La segunda mitad fue de espanto. De fútbol vulgar. Wilstermann intentaba imponer un fútbol de toque corto que más intrascendente se hizo cuanto mayor era el cúmulo de minutos consumidos. Sin noticias de Quero, con Mainz y Ramallo atrapados en el bosque violeta, quedaron los regates de Romero y el juego cerebral de Berodia. No era poca cosa. O no debía serlo. Pero Romero no cerró ningún desborde y Berodia no acertó ningún pase. Y, para peor, el exceso de horizontalidad (demasiado cambio de frente sin utilidad) y la creciente intrascendencia de un fútbol desorganizado, llevó el desarrollo a una peligrosa laxitud. La lentitud subsecuente dio riendas a la presión que los potosinos aplicaron más allá de la divisoria. Por momentos, la visita se atrevió con el balón. Conseguirlo no costaba demasiado. Presionar sobre la posición de Paz rendía dividendos tanto como cargar el juego por el flanco de Medina. El lateral, errático con la pelota y falto de ubicación, ofrecía acceso directo a Cartagena, desestabilizando a toda la línea. Fue así como llegó el descuento. Un desborde a espaldas de Medina que concluyó con un centro débilmente rechazado por el golero y capturado por Girard para el sorpresivo (y ominoso) descuento. Corrían 65 minutos.

Entonces, Wilstermann fue una bomba emocional. En tiempos de pobreza, la adrenalina suele ser un medicamento habitual. Y el partido se fue enredando en un duelo de testosterona. Más allá de la energía, sólo había dos futbolistas en el campo: Berodia y Romero. Contra el español, poco necesitó hacer Garnika. Él solo se neutralizó, errando las entregas; contra Romero solo había que cuidar su perfil. Entonces, en su afán por dejar su obra incompleta, Wilstermann empañó más un partido diseñado para exhibirse.
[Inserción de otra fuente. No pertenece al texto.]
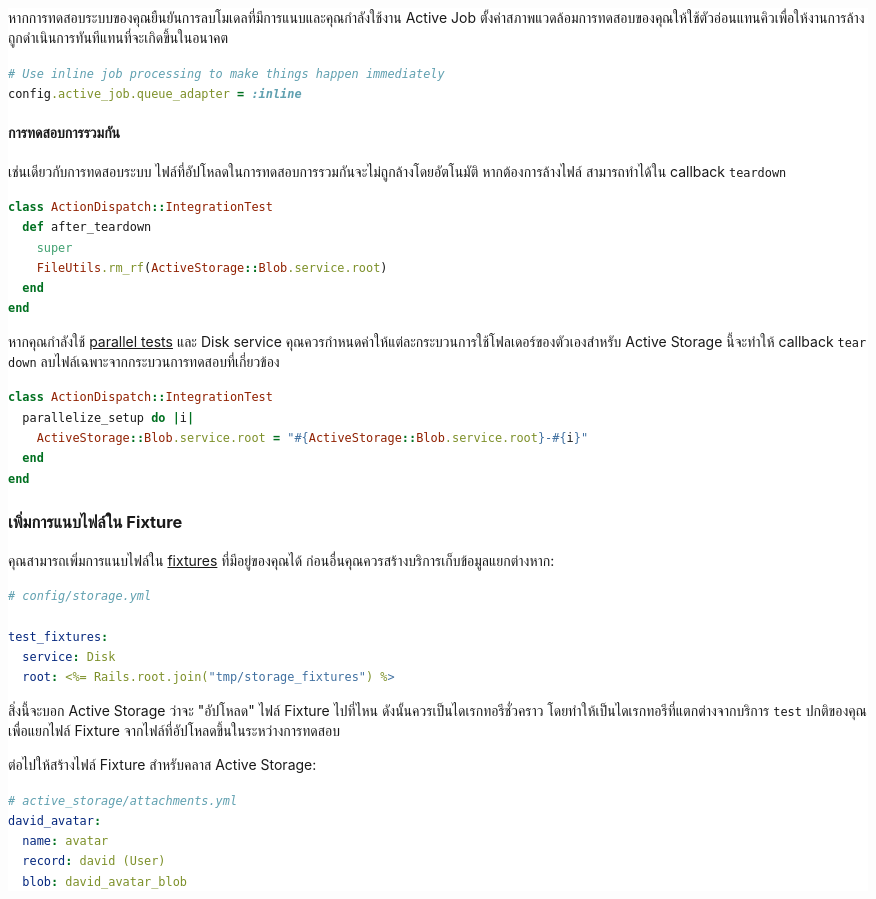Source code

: หากการทดสอบระบบของคุณยืนยันการลบโมเดลที่มีการแนบและคุณกำลังใช้งาน Active Job ตั้งค่าสภาพแวดล้อมการทดสอบของคุณให้ใช้ตัวอ่อนแทนคิวเพื่อให้งานการล้างถูกดำเนินการทันทีแทนที่จะเกิดขึ้นในอนาคต

```ruby
# Use inline job processing to make things happen immediately
config.active_job.queue_adapter = :inline
```

[parallel tests]: testing.html#parallel-testing

#### การทดสอบการรวมกัน

เช่นเดียวกับการทดสอบระบบ ไฟล์ที่อัปโหลดในการทดสอบการรวมกันจะไม่ถูกล้างโดยอัตโนมัติ หากต้องการล้างไฟล์ สามารถทำได้ใน callback `teardown`

```ruby
class ActionDispatch::IntegrationTest
  def after_teardown
    super
    FileUtils.rm_rf(ActiveStorage::Blob.service.root)
  end
end
```

หากคุณกำลังใช้ [parallel tests][] และ Disk service คุณควรกำหนดค่าให้แต่ละกระบวนการใช้โฟลเดอร์ของตัวเองสำหรับ Active Storage นี้จะทำให้ callback `teardown` ลบไฟล์เฉพาะจากกระบวนการทดสอบที่เกี่ยวข้อง

```ruby
class ActionDispatch::IntegrationTest
  parallelize_setup do |i|
    ActiveStorage::Blob.service.root = "#{ActiveStorage::Blob.service.root}-#{i}"
  end
end
```

[parallel tests]: testing.html#parallel-testing

### เพิ่มการแนบไฟล์ใน Fixture

คุณสามารถเพิ่มการแนบไฟล์ใน [fixtures][] ที่มีอยู่ของคุณได้ ก่อนอื่นคุณควรสร้างบริการเก็บข้อมูลแยกต่างหาก:

```yml
# config/storage.yml

test_fixtures:
  service: Disk
  root: <%= Rails.root.join("tmp/storage_fixtures") %>
```

สิ่งนี้จะบอก Active Storage ว่าจะ "อัปโหลด" ไฟล์ Fixture ไปที่ไหน ดังนั้นควรเป็นไดเรกทอรีชั่วคราว โดยทำให้เป็นไดเรกทอรีที่แตกต่างจากบริการ `test` ปกติของคุณ เพื่อแยกไฟล์ Fixture จากไฟล์ที่อัปโหลดขึ้นในระหว่างการทดสอบ

ต่อไปให้สร้างไฟล์ Fixture สำหรับคลาส Active Storage:

```yml
# active_storage/attachments.yml
david_avatar:
  name: avatar
  record: david (User)
  blob: david_avatar_blob
```


[`has_one_attached`]: https://api.rubyonrails.org/classes/ActiveStorage/Attached/Model.html#method-i-has_one_attached
[Attached::One#attach]: https://api.rubyonrails.org/classes/ActiveStorage/Attached/One.html#method-i-attach
[Attached::One#attached?]: https://api.rubyonrails.org/classes/ActiveStorage/Attached/One.html#method-i-attached-3F
[`has_many_attached`]: https://api.rubyonrails.org/classes/ActiveStorage/Attached/Model.html#method-i-has_many_attached
[Attached::Many#attach]: https://api.rubyonrails.org/classes/ActiveStorage/Attached/Many.html#method-i-attach
[Attached::Many#attached?]: https://api.rubyonrails.org/classes/ActiveStorage/Attached/Many.html#method-i-attached-3F
[Attached::One#purge]: https://api.rubyonrails.org/classes/ActiveStorage/Attached/One.html#method-i-purge
[Attached::One#purge_later]: https://api.rubyonrails.org/classes/ActiveStorage/Attached/One.html#method-i-purge_later
[ActionView::RoutingUrlFor#url_for]: https://api.rubyonrails.org/classes/ActionView/RoutingUrlFor.html#method-i-url_for
[ActiveStorage::Blob#signed_id]: https://api.rubyonrails.org/classes/ActiveStorage/Blob.html#method-i-signed_id
[`ActiveStorage::Blobs::RedirectController`]: https://api.rubyonrails.org/classes/ActiveStorage/Blobs/RedirectController.html
[`ActiveStorage::Blobs::ProxyController`]: https://api.rubyonrails.org/classes/ActiveStorage/Blobs/ProxyController.html
[`ActiveStorage::Representations::RedirectController`]: https://api.rubyonrails.org/classes/ActiveStorage/Representations/RedirectController.html
[`ActiveStorage::Representations::ProxyController`]: https://api.rubyonrails.org/classes/ActiveStorage/Representations/ProxyController.html
[Blob#download]: https://api.rubyonrails.org/classes/ActiveStorage/Blob.html#method-i-download
[Blob#open]: https://api.rubyonrails.org/classes/ActiveStorage/Blob.html#method-i-open
[`analyzed?`]: https://api.rubyonrails.org/classes/ActiveStorage/Blob/Analyzable.html#method-i-analyzed-3F
[`representable?`]: https://api.rubyonrails.org/classes/ActiveStorage/Blob/Representable.html#method-i-representable-3F
[`representation`]: https://api.rubyonrails.org/classes/ActiveStorage/Blob/Representable.html#method-i-representation
[`config.active_storage.track_variants`]: configuring.html#config-active-storage-track-variants
[`ActiveStorage::Representations::RedirectController`]: https://api.rubyonrails.org/classes/ActiveStorage/Representations/RedirectController.html
[`ActiveStorage::Attachment`]: https://api.rubyonrails.org/classes/ActiveStorage/Attachment.html
[`config.active_storage.variable_content_types`]: configuring.html#config-active-storage-variable-content-types
[`config.active_storage.variant_processor`]: configuring.html#config-active-storage-variant-processor
[`config.active_storage.web_image_content_types`]: configuring.html#config-active-storage-web-image-content-types
[`variant`]: https://api.rubyonrails.org/classes/ActiveStorage/Blob/Representable.html#method-i-variant
[Vips]: https://www.rubydoc.info/gems/ruby-vips/Vips/Image
[`image_processing`]: https://github.com/janko/image_processing
[`preview`]: https://api.rubyonrails.org/classes/ActiveStorage/Blob/Representable.html#method-i-preview
[`ActiveStorage::Preview`]: https://api.rubyonrails.org/classes/ActiveStorage/Preview.html
[`fixture_file_upload`]: https://api.rubyonrails.org/classes/ActionDispatch/TestProcess/FixtureFile.html
[fixtures]: testing.html#the-low-down-on-fixtures
[`ActiveStorage::FixtureSet`]: https://api.rubyonrails.org/classes/ActiveStorage/FixtureSet.html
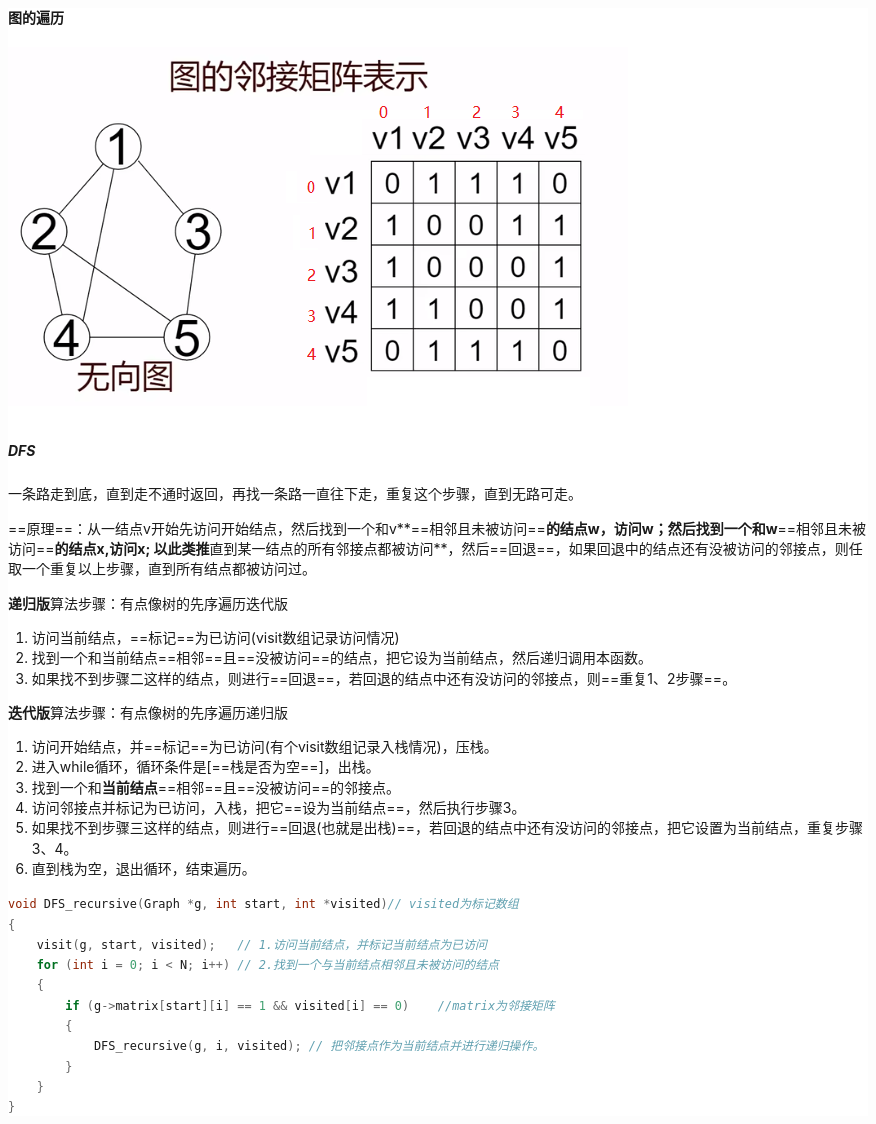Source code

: #### 图的遍历

![image-20230304204100512](image/image-20230304204100512.png)



##### DFS

一条路走到底，直到走不通时返回，再找一条路一直往下走，重复这个步骤，直到无路可走。

==原理==：从一结点v开始先访问开始结点，然后找到一个和v**==相邻且未被访问==**的结点w，访问w；然后找到一个和w**==相邻且未被访问==**的结点x,访问x; 以此类推**直到某一结点的所有邻接点都被访问**，然后==回退==，如果回退中的结点还有没被访问的邻接点，则任取一个重复以上步骤，直到所有结点都被访问过。

**递归版**算法步骤：有点像树的先序遍历迭代版

1. 访问当前结点，==标记==为已访问(visit数组记录访问情况)
2. 找到一个和当前结点==相邻==且==没被访问==的结点，把它设为当前结点，然后递归调用本函数。
3. 如果找不到步骤二这样的结点，则进行==回退==，若回退的结点中还有没访问的邻接点，则==重复1、2步骤==。

**迭代版**算法步骤：有点像树的先序遍历递归版

1. 访问开始结点，并==标记==为已访问(有个visit数组记录入栈情况)，压栈。
2. 进入while循环，循环条件是[==栈是否为空==]，出栈。
3. 找到一个和**当前结点**==相邻==且==没被访问==的邻接点。
4. 访问邻接点并标记为已访问，入栈，把它==设为当前结点==，然后执行步骤3。
5. 如果找不到步骤三这样的结点，则进行==回退(也就是出栈)==，若回退的结点中还有没访问的邻接点，把它设置为当前结点，重复步骤3、4。
6. 直到栈为空，退出循环，结束遍历。

```c
void DFS_recursive(Graph *g, int start, int *visited)// visited为标记数组
{
    visit(g, start, visited);   // 1.访问当前结点，并标记当前结点为已访问
    for (int i = 0; i < N; i++) // 2.找到一个与当前结点相邻且未被访问的结点
    {
        if (g->matrix[start][i] == 1 && visited[i] == 0)	//matrix为邻接矩阵
        {
            DFS_recursive(g, i, visited); // 把邻接点作为当前结点并进行递归操作。
        }
    }
}
```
Al concluir el primer tiempo había anotado dos goles y tenía debajo de su bota a Real Potosí, que se arrastraba como un equipo perdedor. Una tarde tranquila, pensó algún incauto, sin reparar que en el Capriles, la victoria es, desde hace mucho, sinónimo de angustia. Bastó que Real Potosí enseñara las uñas para que Wilstermann perdiese el balón y el hilo del partido. Ni de contragolpe ni con la presencia de Aparicio (que padeció sin compañía ni abastecimiento) pudo liquidar un pleito que sobrevoló la catástrofe. En noches así, su único recurso es la defensa a ultranza y los reflejos de Cartagena, que tiene que arreglar bajo los palos lo que deja volar por el cielo de su área. Cada balón aéreo era una tortura para el equipo de Néstor Clausen, cuya hinchada parece condenada a abandonar el Capriles con sabor agridulce. Victoria tras victoria, siempre con la misma angustia.

Wilstermann: Cartagena, Zenteno, Tordoya, Medina, Paz, Quero, Berodia, Romero, Mainz (Aparicio) y Ramallo.

Real Potosi: Lapczyk, Panozo, Avila, Aldair Berrios, Arias, Garnica, Kassab, Ortuño, Campos (Zabala), Girard y Peredo (Alvaro Berríos).